> Your goal:
Nothing but the text of the records should come back; copy it exactly and leave the pictures out.

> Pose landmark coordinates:
____________________
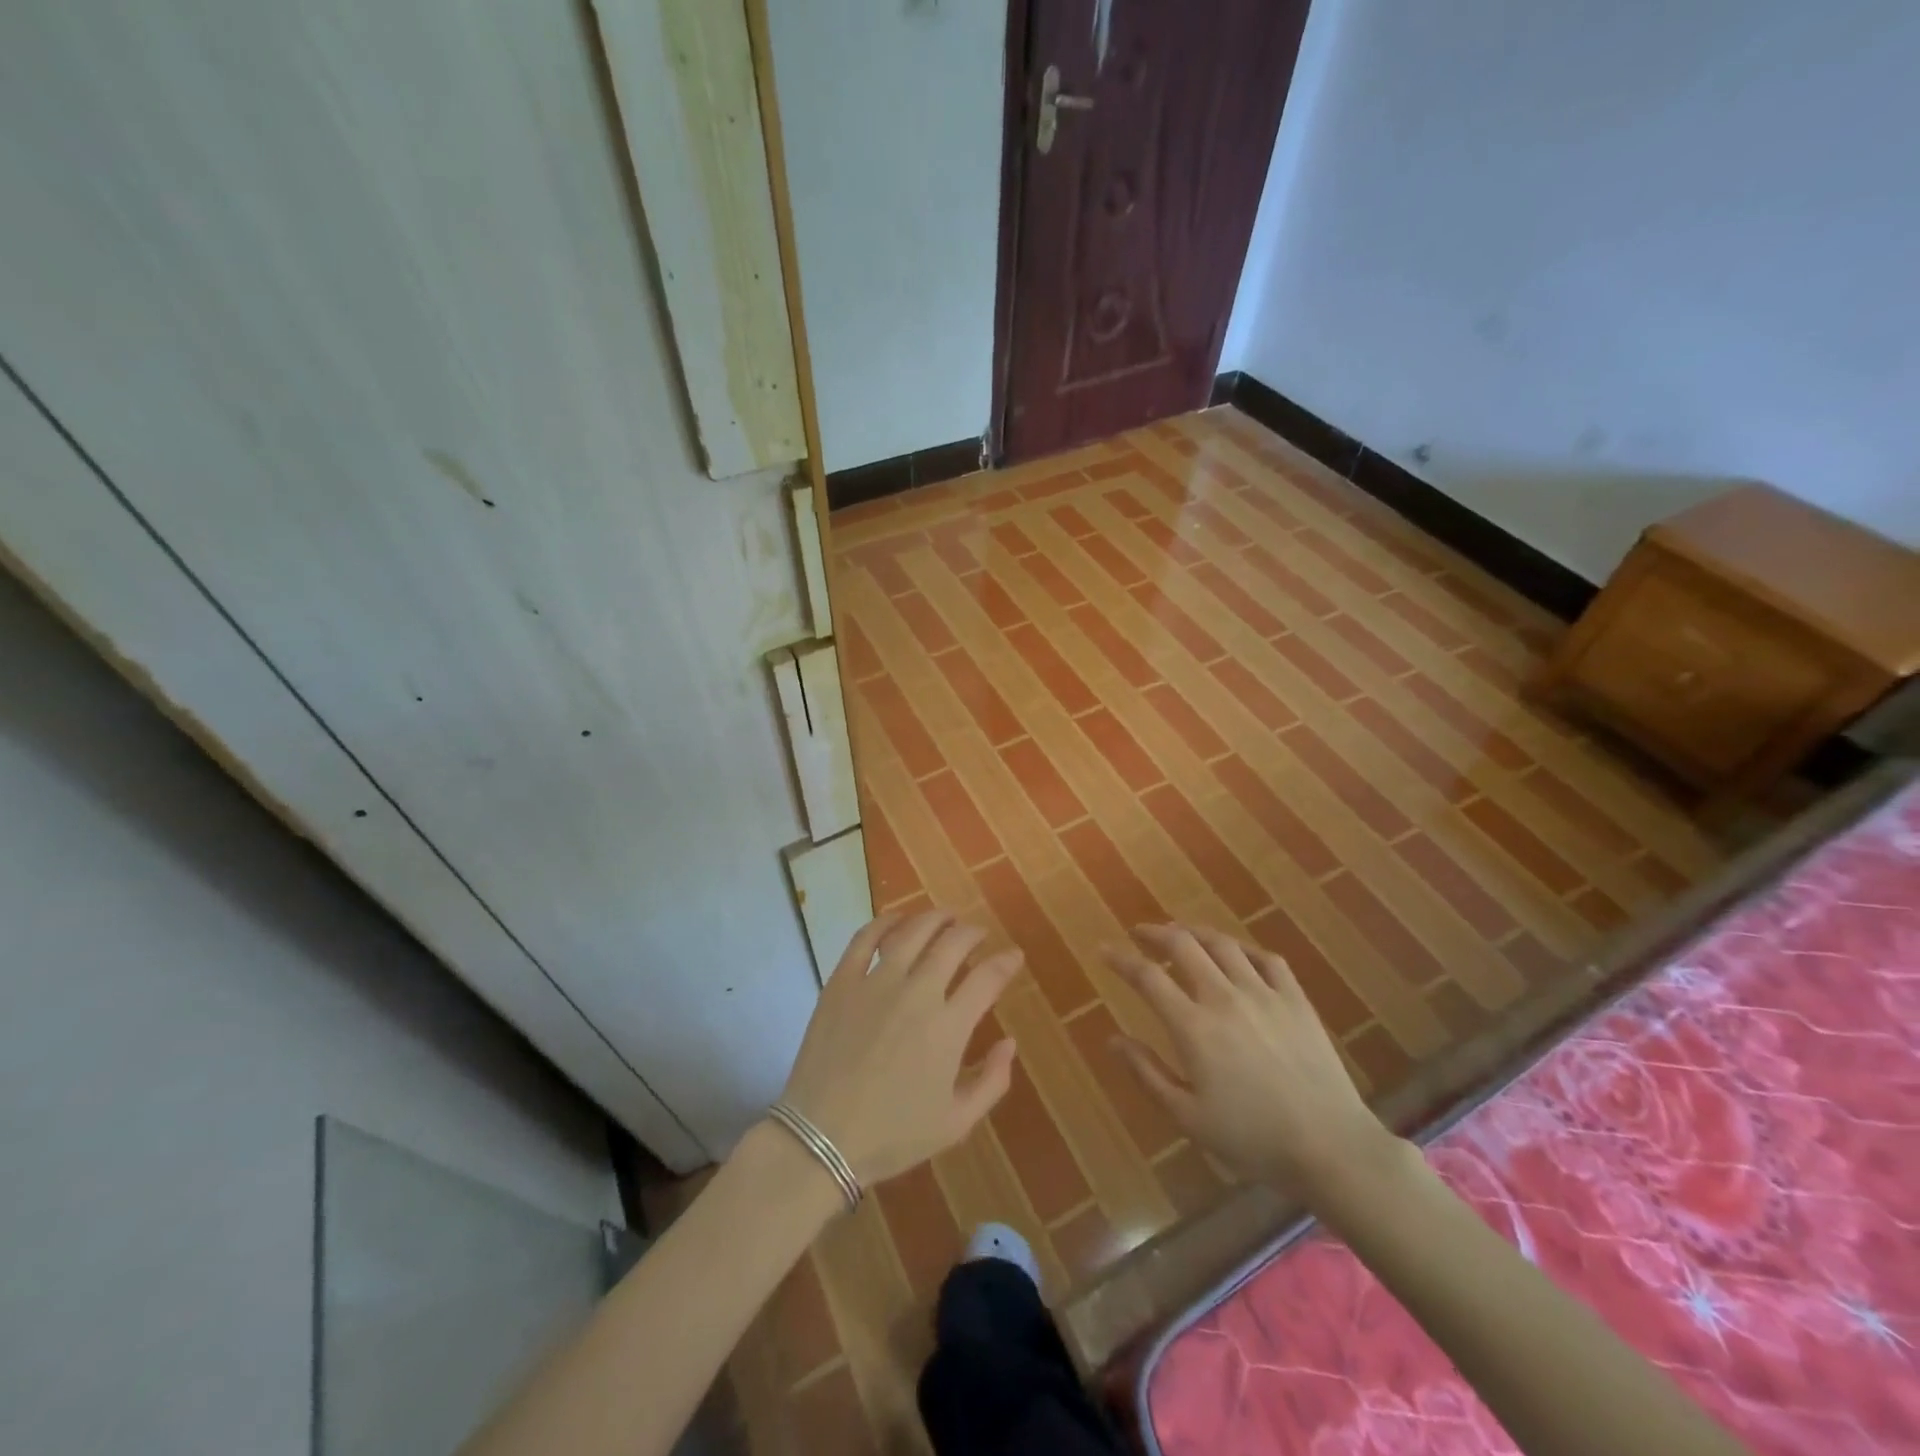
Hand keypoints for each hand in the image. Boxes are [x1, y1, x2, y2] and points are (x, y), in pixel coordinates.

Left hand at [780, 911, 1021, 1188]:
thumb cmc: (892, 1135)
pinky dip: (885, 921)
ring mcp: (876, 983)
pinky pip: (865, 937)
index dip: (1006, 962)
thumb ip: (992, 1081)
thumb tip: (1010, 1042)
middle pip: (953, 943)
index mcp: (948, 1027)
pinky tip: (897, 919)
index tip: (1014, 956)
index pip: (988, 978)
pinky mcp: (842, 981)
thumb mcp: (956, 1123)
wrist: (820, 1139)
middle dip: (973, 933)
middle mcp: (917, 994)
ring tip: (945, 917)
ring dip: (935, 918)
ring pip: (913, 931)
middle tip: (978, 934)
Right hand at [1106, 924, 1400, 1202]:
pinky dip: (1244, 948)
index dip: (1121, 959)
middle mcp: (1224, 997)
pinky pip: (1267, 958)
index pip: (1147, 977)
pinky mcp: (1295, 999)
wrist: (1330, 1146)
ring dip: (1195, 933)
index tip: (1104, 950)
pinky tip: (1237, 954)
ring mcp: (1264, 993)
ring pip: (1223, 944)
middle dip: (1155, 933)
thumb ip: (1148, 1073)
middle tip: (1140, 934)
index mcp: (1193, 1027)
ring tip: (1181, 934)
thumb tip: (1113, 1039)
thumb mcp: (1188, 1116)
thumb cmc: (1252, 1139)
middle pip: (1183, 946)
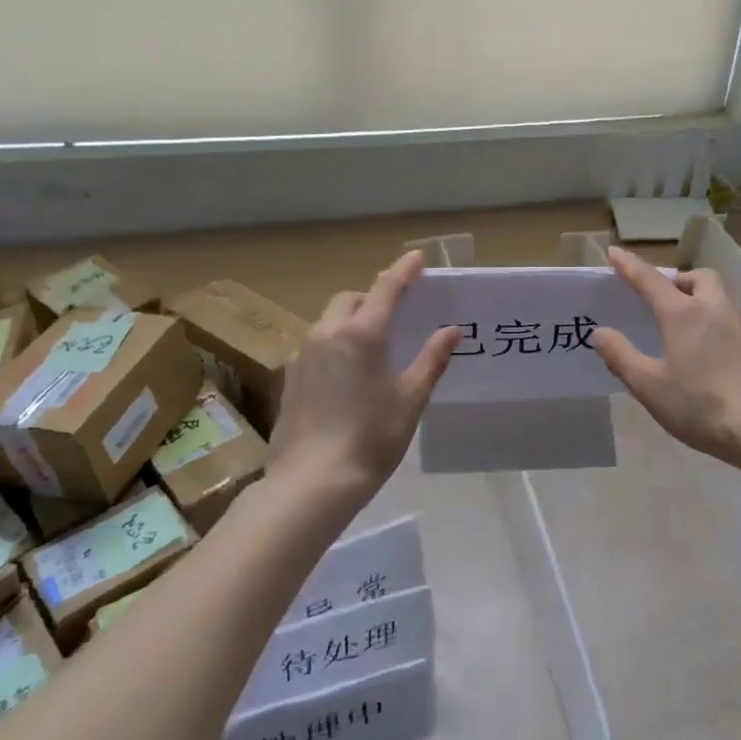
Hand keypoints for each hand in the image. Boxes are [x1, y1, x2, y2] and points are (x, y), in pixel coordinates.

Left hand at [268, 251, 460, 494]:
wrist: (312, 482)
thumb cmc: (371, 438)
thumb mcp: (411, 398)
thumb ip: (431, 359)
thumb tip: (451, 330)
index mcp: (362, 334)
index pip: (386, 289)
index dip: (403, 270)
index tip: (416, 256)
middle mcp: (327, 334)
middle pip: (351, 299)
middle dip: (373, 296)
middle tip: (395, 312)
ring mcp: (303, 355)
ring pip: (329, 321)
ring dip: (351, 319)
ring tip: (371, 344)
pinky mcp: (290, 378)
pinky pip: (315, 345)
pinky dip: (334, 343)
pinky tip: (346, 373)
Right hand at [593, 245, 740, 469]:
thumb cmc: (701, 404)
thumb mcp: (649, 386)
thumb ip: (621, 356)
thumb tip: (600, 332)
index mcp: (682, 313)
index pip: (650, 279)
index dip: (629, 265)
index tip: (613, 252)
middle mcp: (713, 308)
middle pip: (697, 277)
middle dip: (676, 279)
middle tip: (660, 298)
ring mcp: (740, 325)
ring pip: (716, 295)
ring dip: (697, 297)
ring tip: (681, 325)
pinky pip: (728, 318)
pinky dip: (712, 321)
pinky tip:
____________________
> Result:
Hand keypoints for each hand in the image. Boxes are [x1, y1, x2, y2] and points are (x, y), in pixel coordinates.

Left hand at [780, 911, 1021, 1188]:
thumb cmc: (892, 1135)
pinky dip: (885, 921)
ring mcp: (876, 983)
pinky pip: (865, 937)
index dip: (1006, 962)
thumb ip: (992, 1081)
thumb tip: (1010, 1042)
middle pip: (953, 943)
index mcp: (948, 1027)
pinky tip: (897, 919)
index tip: (1014, 956)
index pip: (988, 978)
pinky mcp: (842, 981)
thumb mcp: (956, 1123)
wrist: (820, 1139)
middle dip: (973, 933)
middle mcp: (917, 994)
ring tip: (945, 917)
ring dip: (935, 918)
ring pip: (913, 931)
middle tip: (978, 934)
Right hand at [1106, 924, 1400, 1202]:
pinky dip: (1244, 948)
index dip: (1121, 959)
middle mcp: (1224, 997)
pinky pip: (1267, 958)
index pip: (1147, 977)
pinky mcp: (1295, 999)
wrist: (1330, 1146)
ring dip: (1195, 933)
index tip: (1104, 950)
pinky tip: (1237, 954)
ring mcp: (1264, 993)
ring pip: (1223, 944)
middle dip: (1155, 933)
thumb ip: (1148, 1073)
middle tip: (1140, 934)
index mcp: (1193, 1027)
ring tip: (1181, 934)
thumb tip: (1113, 1039)
thumb mcp: (1188, 1116)
thumb cmc: (1252, 1139)
middle pip: (1183, 946)
Hand keypoints for each hand in the image. Boxes are [x1, y1, x2, y2] and points are (x, y), in pixel coordinates.

Left hand at [268, 251, 460, 494]:
wrist: (312, 482)
thumb cmc: (371, 438)
thumb mcp: (411, 398)
thumb ip: (431, 359)
thumb tip: (451, 330)
index mcp: (362, 334)
index pip: (386, 289)
index dip: (403, 270)
index tip: (416, 256)
middle mcp: (327, 334)
middle pip: (351, 299)
middle dip: (373, 296)
middle tip: (395, 312)
ring mcp: (303, 355)
ring pip: (329, 321)
ring dip: (351, 319)
ring tip: (371, 344)
pinky mcp: (290, 378)
pinky pip: (315, 345)
pinky dip: (334, 343)
pinky tip: (346, 373)
Right hand at [593, 245, 740, 469]:
thumb cmc: (701, 404)
thumb mcp: (649, 386)
thumb ip: (621, 356)
thumb tip: (600, 332)
index mcp: (682, 313)
index pip: (650, 279)
index dip: (629, 265)
index tip: (613, 252)
middle mcp: (713, 308)
middle pip: (697, 277)
middle dip: (676, 279)
middle tip: (660, 298)
ring mcp: (740, 325)
ring pip: (716, 295)
ring dip: (697, 297)
ring tip: (681, 325)
pinky pip: (728, 318)
pinky dip: (712, 321)
pinky tip:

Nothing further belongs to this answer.